The Barrow County Board of Education approved on Tuesday, Aug. 3, an architectural services proposal for planned renovations at Bethlehem and County Line elementary schools, as well as for other non-state funded projects.

The district will contract with Cunningham Forehand Matthews and Moore, which has done work on several school projects in the county in recent years. Joe Perno, assistant superintendent for system operations, said the work at the elementary schools is targeted to begin next summer.

The district will pay the architectural firm 5% of the cost of construction for the work at the two schools, and the district will be reimbursed for those costs by the Georgia Department of Education.

The non-state funded projects, which Perno said will need attention in the coming months and years, include work at the district’s athletic and agriculture facilities, its maintenance department property, pod and mobile units, the old Bethlehem and County Line elementary buildings, Sims Academy, the professional development center and the Center for Innovative Teaching.

The school board will have to approve any guaranteed maximum price recommendations higher than $25,000 before construction begins at any of the locations.


In other business Tuesday, the board:

•heard from Jennifer Houston, assistant superintendent for business services that the district brought in a monthly record $1.47 million in ELOST collections in July.

•approved three policy changes to bring the district in compliance with recently-approved changes to state law. Those included: allowing up to 120 hours (three full work weeks) of paid parental leave for teachers who have been employed at least six months and worked at least 700 hours; new procedures that outline how teachers can appeal performance ratings they receive from their district and how they can claim “procedural deficiencies” on the part of the district conducting the evaluation; and allowing home-school students to participate in sports and extracurricular activities at the public school they are zoned for. In order to be eligible, home-school students would have to enroll in at least one “qualifying course” facilitated by the district, maintain good academic standing and be subject to the same tryout rules and expenses associated with any team or group.

•approved the use of Austin, Texas-based ESS for substitute and staffing services, effective Sept. 6. It’s a change from the district’s current provider, Kelly Services, and district officials said they anticipate the district will save 7% on substitute teacher and paraprofessional fees and 4% on substitute and permanent positions in school food nutrition. The estimated savings are $40,000 based on the district’s $800,000 substitute budget.
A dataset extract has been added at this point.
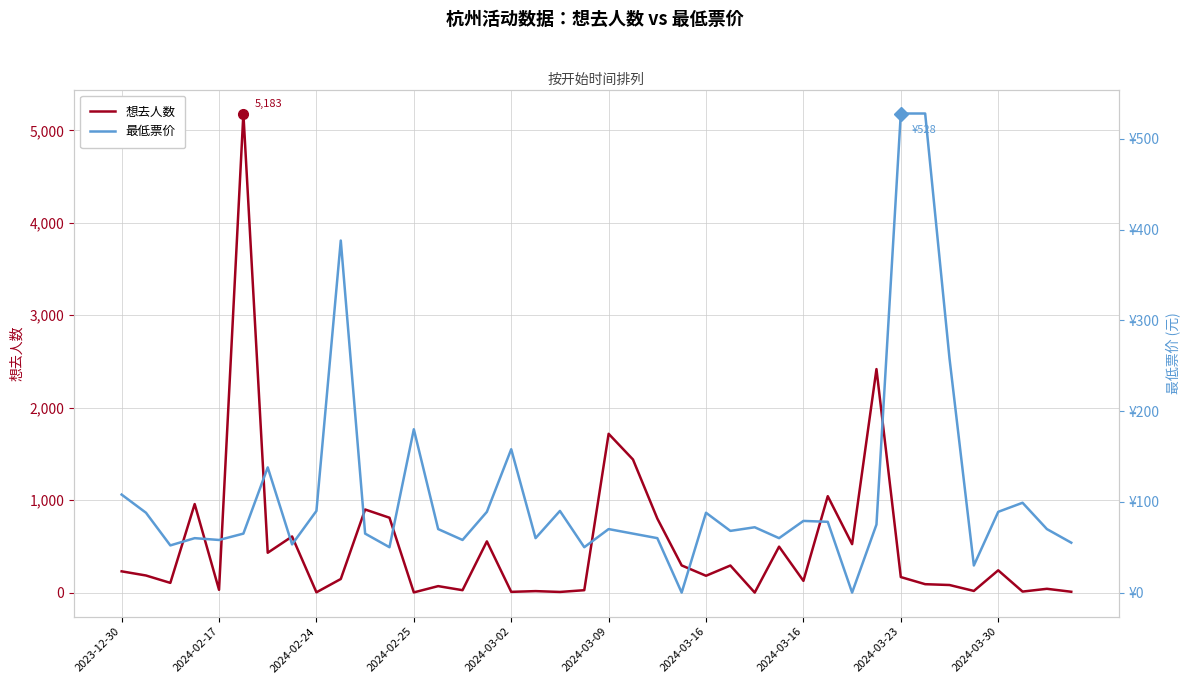

At how many categories does at least one series exceed 651?

9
•approved the payment of $50,085 to Audio Enhancements for the use of ViewPath in 797 district classrooms for the 2021-22 academic year. Teachers use the system to record and distribute classroom sessions. The system requires an annual license fee of $106 per classroom. Of the payment total, $34,397 represents a one-time 50% discount the district is receiving ($53 per classroom for 649 classrooms where the system was installed in 2020) because the classrooms didn’t utilize it due to the coronavirus pandemic. The remaining $15,688 covers the full $106 fee for 148 classrooms where the system was installed in 2019.

•recognized the student winners of the 2021 Tar Wars poster contest that took place last school year. The school district partners with Northeast Georgia Medical Center Barrow on the contest, in which students demonstrate what they have learned through the tobacco-free education program. District winners included: first place, Jailyn Delira-Castaneda, fifth grade, Yargo Elementary; second place, Noah Self, fourth grade, Yargo Elementary; and Azul Velazquez, fifth grade, Bethlehem Elementary. Self also finished third in the statewide competition.

•recognized Bramlett Elementary for being named a Title I Distinguished School and Auburn Elementary and Russell Middle for being named Title I Reward schools by the Georgia Department of Education. A Title I Reward School is a Title I school among the top 5% in the state determined to be “making the most progress in improving the performance of” students over the most recent two years on statewide assessments. A Title I Distinguished School is considered among the top 5% of Title I schools statewide that have the “highest absolute performance” based on the most current statewide assessment.